**EXERCISE DETAILS**
Everything from the line containing "Bounding box of the flush" to the end of the listing is to be set down exactly, both ends included, and nothing before it.
=== DATA SUPPLIED ===
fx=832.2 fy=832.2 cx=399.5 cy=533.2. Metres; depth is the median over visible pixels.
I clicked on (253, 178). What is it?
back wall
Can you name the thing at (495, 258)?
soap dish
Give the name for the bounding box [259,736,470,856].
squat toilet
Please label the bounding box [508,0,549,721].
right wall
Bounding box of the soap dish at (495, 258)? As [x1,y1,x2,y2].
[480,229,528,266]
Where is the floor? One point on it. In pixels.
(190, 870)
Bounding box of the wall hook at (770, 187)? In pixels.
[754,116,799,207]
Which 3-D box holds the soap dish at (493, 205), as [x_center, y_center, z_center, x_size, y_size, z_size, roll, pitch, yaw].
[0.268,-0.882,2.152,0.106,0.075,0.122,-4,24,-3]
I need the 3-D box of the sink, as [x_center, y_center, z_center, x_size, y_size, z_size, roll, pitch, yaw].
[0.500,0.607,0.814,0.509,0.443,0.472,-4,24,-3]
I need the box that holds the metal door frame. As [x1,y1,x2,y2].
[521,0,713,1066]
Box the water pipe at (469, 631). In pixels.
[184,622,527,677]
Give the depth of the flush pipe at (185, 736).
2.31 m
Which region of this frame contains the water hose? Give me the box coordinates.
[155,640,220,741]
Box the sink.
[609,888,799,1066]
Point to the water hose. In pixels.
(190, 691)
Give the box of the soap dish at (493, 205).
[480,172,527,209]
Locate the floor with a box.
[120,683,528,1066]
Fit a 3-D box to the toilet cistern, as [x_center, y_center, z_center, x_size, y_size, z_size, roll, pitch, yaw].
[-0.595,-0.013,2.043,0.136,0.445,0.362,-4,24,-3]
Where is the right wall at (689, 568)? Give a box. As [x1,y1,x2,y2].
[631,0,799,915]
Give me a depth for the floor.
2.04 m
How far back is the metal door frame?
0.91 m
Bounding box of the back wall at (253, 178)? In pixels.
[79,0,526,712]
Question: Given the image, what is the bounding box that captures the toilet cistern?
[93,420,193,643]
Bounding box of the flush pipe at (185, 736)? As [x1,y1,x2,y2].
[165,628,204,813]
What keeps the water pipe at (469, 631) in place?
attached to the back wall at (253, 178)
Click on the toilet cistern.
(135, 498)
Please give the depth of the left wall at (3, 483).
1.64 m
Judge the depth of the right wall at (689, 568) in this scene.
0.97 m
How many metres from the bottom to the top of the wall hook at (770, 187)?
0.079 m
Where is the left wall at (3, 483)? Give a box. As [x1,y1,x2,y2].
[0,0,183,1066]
===
**RESULT FOR THIS EXERCISE**
Bounding box of the flush pipe at (185, 736)? As [x1,y1,x2,y2].
[165,628,204,813]
What keeps the water pipe at (469, 631) in place?
attached to the back wall at (253, 178)
Click on the toilet cistern.
(135, 498)
Please give the depth of the left wall at (3, 483).
1.64 m
Judge the depth of the right wall at (689, 568) in this scene.
0.97 m
How many metres from the bottom to the top of the wall hook at (770, 187)?
0.079 m
Where is the left wall at (3, 483)? Give a box. As [x1,y1,x2,y2].
[0,0,183,1066]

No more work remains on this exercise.